═════ EXTRACTED TEXT ═════

The Financial Services Authority (FSA) defines a mortgage as follows:

“A ‘mortgage’ is a loan secured against your home. ‘Secured’ means that if you do not keep up the payments, the lender can sell your home to get its money back”.

A mortgage is a type of loan most often used to buy a property, secured against the property you are purchasing. A standard mortgage is designed so that the mortgage and relevant interest repayments are paid back to the lender in monthly instalments, over a period of 25 years.

Another important aspect the lender will take into account is how much you are willing and able to pay as a deposit (if they are not going to cover the entire cost of the property). If the lender covers more than 75% of the property price, you might have to pay an insurance premium called “Mortgage Indemnity Guarantee”.

If at the moment you are looking for a rough guide to how much you could borrow, visit our mortgage calculator. Many banks and buildings societies also have mortgage calculators on their websites.

What costs are involved in getting a mortgage?

Mortgage broker fee

Brokers offer advice on the best mortgage for each individual. They will either charge a fee or alternatively they will receive commission from lenders.

Mortgage booking fee

Usually a charge of between £100 and £500, paid to reserve mortgage funds.

Valuation fee

Because a mortgage is a loan using the home as security, the property must be valued before the lender agrees to the loan. When purchasing the property you may have already commissioned a chartered surveyor to conduct a survey of the property.

Higher lending charge

The cost of this will depend on your loan to value ratio. If the value of your home easily covers your mortgage (for example if your LTV is less than 70%), this should not be necessary. For higher risk borrowers it represents payments to the bank for insurance cover in the event you do not pay the mortgage and they repossess your home and sell it at a loss.

═════ RECORDS SUPPLIED ═════

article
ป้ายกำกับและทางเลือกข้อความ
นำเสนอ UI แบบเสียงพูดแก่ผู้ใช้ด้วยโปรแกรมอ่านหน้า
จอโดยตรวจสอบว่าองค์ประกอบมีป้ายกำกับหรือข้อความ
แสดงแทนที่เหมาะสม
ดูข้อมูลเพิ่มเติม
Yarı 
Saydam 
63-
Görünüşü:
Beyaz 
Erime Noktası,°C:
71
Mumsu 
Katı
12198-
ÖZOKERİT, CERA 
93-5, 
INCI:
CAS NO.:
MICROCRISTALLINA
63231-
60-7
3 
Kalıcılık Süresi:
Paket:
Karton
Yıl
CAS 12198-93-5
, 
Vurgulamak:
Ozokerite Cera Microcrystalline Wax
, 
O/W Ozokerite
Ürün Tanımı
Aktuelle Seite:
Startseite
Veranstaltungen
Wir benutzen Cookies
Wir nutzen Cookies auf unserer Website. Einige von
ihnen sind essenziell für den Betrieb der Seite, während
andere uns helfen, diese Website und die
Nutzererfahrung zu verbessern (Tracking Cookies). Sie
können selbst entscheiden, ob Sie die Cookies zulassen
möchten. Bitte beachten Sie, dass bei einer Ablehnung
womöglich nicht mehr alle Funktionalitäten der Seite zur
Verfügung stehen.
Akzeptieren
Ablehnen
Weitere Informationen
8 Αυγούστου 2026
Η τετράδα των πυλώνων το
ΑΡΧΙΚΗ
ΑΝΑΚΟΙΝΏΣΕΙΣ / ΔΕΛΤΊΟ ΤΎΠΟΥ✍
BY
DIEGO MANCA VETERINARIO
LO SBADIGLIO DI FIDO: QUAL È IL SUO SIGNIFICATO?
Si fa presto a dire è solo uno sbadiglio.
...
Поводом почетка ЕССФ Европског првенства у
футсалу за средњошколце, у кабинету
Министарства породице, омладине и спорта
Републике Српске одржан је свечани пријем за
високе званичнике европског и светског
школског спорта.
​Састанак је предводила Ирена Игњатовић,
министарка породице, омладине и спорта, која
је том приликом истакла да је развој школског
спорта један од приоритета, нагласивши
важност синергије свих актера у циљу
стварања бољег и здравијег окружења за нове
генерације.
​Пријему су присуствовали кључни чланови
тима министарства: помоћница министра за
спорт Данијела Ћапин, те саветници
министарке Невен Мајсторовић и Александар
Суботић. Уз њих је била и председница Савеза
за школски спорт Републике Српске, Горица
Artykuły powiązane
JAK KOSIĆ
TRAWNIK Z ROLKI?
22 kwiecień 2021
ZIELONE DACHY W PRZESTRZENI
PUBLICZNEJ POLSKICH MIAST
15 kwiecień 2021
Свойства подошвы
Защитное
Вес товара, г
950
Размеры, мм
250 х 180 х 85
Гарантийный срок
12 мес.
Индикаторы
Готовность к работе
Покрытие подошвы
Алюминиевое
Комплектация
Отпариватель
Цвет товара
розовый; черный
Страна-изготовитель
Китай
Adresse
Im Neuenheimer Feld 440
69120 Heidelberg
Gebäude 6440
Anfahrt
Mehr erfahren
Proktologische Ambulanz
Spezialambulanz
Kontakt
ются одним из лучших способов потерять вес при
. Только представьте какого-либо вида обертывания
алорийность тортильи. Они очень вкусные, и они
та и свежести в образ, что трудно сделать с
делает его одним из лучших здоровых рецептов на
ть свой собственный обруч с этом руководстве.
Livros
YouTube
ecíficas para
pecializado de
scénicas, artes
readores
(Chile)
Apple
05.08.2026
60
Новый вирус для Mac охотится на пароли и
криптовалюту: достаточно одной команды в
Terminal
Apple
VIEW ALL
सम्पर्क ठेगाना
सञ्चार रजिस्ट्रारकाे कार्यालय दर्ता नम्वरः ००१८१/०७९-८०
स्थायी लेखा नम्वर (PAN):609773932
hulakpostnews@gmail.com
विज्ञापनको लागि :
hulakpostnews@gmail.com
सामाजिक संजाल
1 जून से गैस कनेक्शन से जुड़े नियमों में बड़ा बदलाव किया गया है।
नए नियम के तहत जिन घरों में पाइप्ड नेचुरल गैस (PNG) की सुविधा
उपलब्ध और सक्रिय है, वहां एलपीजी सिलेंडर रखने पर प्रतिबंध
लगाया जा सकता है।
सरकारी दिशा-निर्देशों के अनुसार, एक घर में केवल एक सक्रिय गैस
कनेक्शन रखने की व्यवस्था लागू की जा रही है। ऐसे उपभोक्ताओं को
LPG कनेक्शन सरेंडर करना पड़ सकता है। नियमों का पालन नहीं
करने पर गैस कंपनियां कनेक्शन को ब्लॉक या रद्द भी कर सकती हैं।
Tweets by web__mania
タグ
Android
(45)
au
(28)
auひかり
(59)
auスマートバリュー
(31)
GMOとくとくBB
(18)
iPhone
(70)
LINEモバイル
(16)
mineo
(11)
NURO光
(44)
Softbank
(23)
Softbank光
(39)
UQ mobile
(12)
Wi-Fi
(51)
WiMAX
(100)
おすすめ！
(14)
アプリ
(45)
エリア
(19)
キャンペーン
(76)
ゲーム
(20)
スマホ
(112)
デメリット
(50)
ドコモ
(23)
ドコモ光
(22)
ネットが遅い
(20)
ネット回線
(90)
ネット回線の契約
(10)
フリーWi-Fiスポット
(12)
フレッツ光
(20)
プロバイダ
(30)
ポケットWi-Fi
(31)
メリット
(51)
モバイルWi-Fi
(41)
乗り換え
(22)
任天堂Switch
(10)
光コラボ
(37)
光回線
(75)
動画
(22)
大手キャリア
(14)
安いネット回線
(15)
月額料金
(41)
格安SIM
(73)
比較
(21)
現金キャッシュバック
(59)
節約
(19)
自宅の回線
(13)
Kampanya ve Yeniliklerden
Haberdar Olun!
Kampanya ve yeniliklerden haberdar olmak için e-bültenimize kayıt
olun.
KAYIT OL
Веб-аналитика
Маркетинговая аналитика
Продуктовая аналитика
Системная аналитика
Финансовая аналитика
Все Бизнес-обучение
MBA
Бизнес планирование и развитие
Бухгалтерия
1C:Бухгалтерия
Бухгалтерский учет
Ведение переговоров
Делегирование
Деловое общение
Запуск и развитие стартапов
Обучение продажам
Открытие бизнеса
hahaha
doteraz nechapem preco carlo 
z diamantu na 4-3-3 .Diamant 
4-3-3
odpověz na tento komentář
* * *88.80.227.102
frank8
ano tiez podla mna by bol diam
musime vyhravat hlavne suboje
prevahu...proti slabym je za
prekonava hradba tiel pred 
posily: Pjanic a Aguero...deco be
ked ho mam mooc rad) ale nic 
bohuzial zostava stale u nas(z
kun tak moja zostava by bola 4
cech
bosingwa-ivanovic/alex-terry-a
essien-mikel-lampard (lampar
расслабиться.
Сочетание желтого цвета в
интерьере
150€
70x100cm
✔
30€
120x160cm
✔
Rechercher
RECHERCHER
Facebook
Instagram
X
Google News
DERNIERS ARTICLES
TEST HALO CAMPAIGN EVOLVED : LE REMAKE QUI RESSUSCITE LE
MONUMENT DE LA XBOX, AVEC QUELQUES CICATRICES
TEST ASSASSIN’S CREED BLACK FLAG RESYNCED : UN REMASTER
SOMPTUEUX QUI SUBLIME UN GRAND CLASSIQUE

═════

### WHAT YOU WILL DO
• a. Shorten the paragraph of the mortgage text that begins "Another important aspect the lender will take into account" and keep its main facts.
• b. Pick up the mortgage text after its final sentence and write the next part.

### ANSWERS TO THE PROBLEMS
• a. The lender will consider how much of a deposit you are willing and able to pay if it will not cover the full cost of the property. If the lender covers more than 75% of the price, you might have to pay an insurance premium called "Mortgage Indemnity Guarantee."

• b.
Fee to insure your property

Whilst lenders may offer home insurance, this is not always the most cost effective solution.

Telegraphic transfer

This is a charge payable to your solicitor if you are arranging to transfer the funds electronically on the same day. Expect to pay approximately £50.

Re-inspection fee

You may see a charge of between £50 and £100 if the lender wishes to re-inspect the property after the original valuation. This is usually required if they lender needs to confirm that you have made agreed repairs.

Early repayment charge

Dependent on the terms and conditions of the mortgage, you may be charged a fee if you wish to repay your mortgage early. Repayment fees. You may need to pay your lender a sum of approximately £150 in addition to the early repayment charge as a booking fee for the repayment.

Is there a limit on how much I can borrow?

Yes. The FSA state that the typical borrowing limit is approximately 3 and a half times your annual salary (before tax). If you are buying a home with a partner or a friend, i.e. a second income, your borrowing limit is likely to increase by one times the second earners income. Alternatively, you may be able to borrow 2.5 times your combined earnings. Outgoings as well as income will also be taken into account, i.e. if you have significant loan repayments your borrowing capacity may be reduced.

It is important to establish how much you can borrow before you begin looking for a property, as your mortgage options largely dictate what type of price range you have. It is wise to reserve some funds for the additional costs included in buying a home, from insurance to décor.

The following types of institution all offer mortgages: a bank or building society, a finance house, a specialised mortgage company, or an insurance company.

If you are buying a new home from a large building company it is also possible that the building company can arrange a mortgage for you.

What type of mortgage is best for me?

Once an offer has been accepted on the house, it is time to complete the mortgage application process and decide on what type of mortgage best meets your needs.

Your lender will usually be happy to provide you with details on the range of different mortgages they offer. The following is an overview of the most common mortgage types and options.

There are several possible mortgage options. Which one you choose depends solely on your personal preference:

  • Repayment – Capital and interest are paid back on a monthly basis, thus increasing your stake in your property over time. This option guarantees that the mortgage will be paid off.
  • Interest Only – Interest is paid on a monthly basis with no repayment of the loan’s capital. In order to cover the actual loan, you should pay into an alternative investment product.
  • Buy to Let Mortgages- A buy to let mortgage is one intended for a property you are intending to rent out to a third party.

How are interest charges calculated?

Additionally, there are several ways in which you can decide how much risk you wish to be exposed to regarding interest rate movements.

  • Tracker – The interest rate moves up and down with the Bank of England base rate.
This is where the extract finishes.